WHAT IS BEING ASKED:
Copy each line below in which the word "drag" occurs.

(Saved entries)

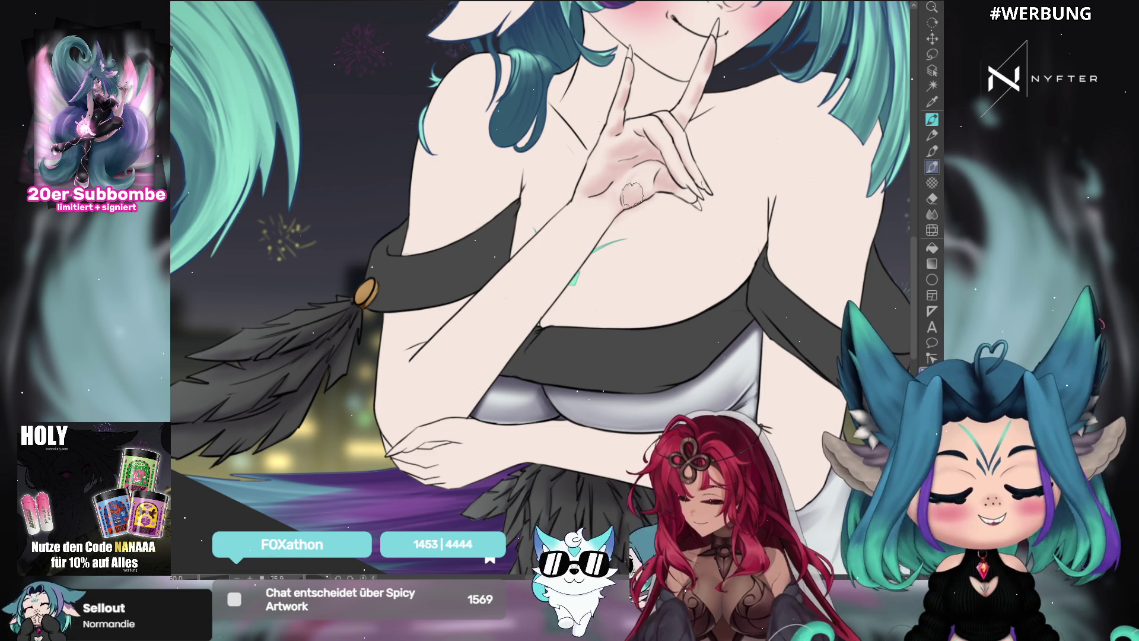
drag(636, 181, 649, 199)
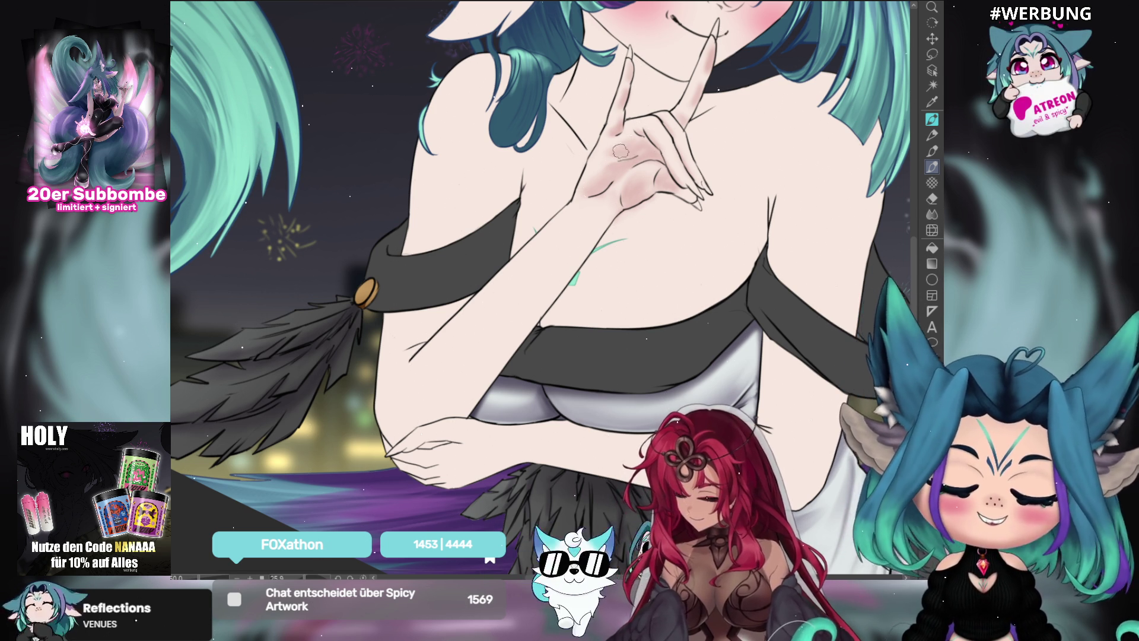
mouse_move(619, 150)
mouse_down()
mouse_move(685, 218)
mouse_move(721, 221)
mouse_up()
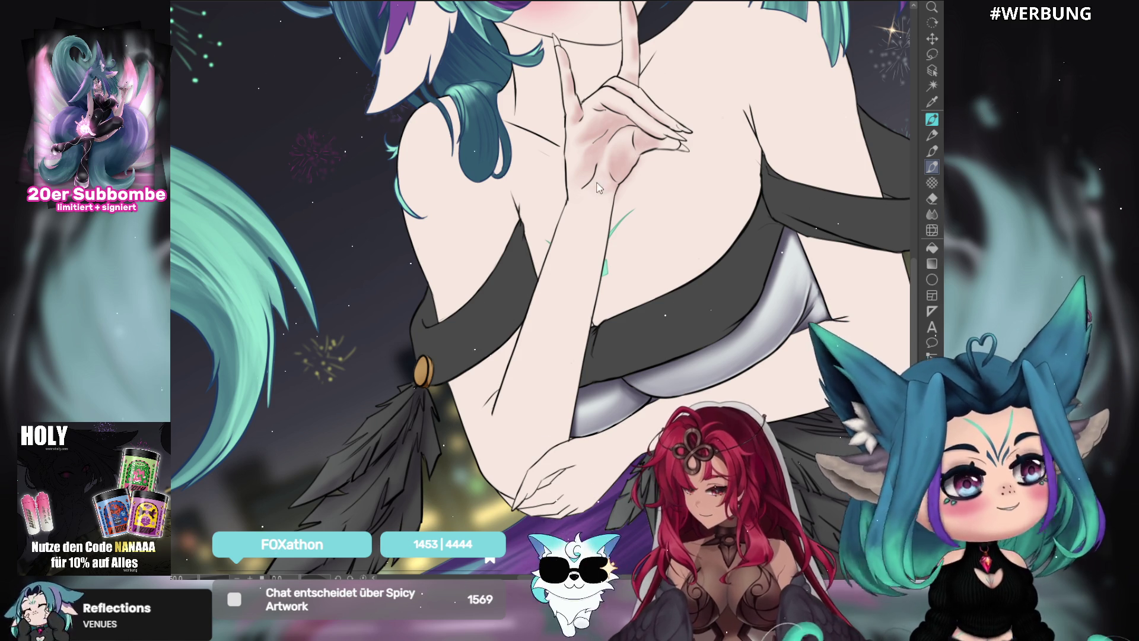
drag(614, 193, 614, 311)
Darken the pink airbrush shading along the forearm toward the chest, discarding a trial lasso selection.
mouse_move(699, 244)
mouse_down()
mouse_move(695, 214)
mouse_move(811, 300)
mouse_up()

WRITTEN RESPONSE:
drag(636, 181, 649, 199)
drag(614, 193, 614, 311)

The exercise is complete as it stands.